The U.S. Securities and Exchange Commission (SEC) has charged Cumberland DRW, a crypto trading firm based in Chicago, with several securities violations.

According to the SEC, Cumberland acted as an unregistered dealer and managed over $2 billion in crypto assets. The complaint claims that Cumberland traded crypto assets sold as investment contracts on third-party exchanges.

The SEC identified five specific assets as securities: Solana, Polygon, Cosmos, Algorand, and Filecoin. This list is not exhaustive, meaning there could be more assets that fall into this category.
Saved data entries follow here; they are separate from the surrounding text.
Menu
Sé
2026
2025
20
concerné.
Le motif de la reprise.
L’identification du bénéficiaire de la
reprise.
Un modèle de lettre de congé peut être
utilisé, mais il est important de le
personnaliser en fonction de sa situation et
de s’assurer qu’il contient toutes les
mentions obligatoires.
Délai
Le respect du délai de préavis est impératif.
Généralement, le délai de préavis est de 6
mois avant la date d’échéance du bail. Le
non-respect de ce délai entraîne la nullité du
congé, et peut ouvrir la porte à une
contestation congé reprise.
Jorge G. Tenreiro, the Acting Chief of the SEC’s Crypto Assets and Cyber Unit, stated, “Despite claims from the industry that crypto asset sales are like commodity sales, our complaint shows that Cumberland and the relevant issuers treated these transactions as securities.” He added, “Cumberland profited from its activities without providing the necessary protections that registration offers investors.”

In other news, Bitcoin miner Iris Energy faces a class-action lawsuit. The lawsuit alleges that the company overstated its data center capacity and misled investors about its high-performance computing potential. Filed in the Eastern District of New York on October 7, this lawsuit seeks to represent shareholders who bought IREN securities between June 20, 2023, and July 11, 2024. Investor Paul Williams-Israel leads the lawsuit, claiming IREN misrepresented its capabilities.
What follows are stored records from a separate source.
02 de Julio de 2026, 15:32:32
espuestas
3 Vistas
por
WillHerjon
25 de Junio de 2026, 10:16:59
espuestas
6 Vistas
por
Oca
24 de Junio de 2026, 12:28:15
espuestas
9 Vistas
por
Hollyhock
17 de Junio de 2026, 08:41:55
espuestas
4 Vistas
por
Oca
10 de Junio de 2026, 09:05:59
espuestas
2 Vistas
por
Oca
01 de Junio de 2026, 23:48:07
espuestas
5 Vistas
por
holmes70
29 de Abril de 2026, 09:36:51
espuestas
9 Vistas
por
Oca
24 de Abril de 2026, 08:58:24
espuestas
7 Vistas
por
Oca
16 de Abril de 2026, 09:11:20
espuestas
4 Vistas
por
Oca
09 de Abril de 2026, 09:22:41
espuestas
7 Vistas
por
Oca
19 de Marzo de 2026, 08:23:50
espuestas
Meanwhile, in Thailand, the Thai Securities and Exchange Commission (SEC) proposed new rules. These rules would allow mutual and private funds to invest in digital assets. This move aims to keep pace with international trends and address the growing interest from institutional investors. A draft proposal was published on Wednesday, inviting public feedback on changes to the criteria for these funds.

Lastly, federal authorities charged 14 individuals and four crypto companies with market manipulation and “wash trading.” This marks the first case of its kind. The U.S. Department of Justice (DOJ) reported that over $25 million in crypto has been seized in this case. Authorities even created a fake digital token to catch alleged criminals in the act. Charges have been filed against Gotbit, ZM Quant, CLS Global, and MyTrade for their involvement in these manipulative activities.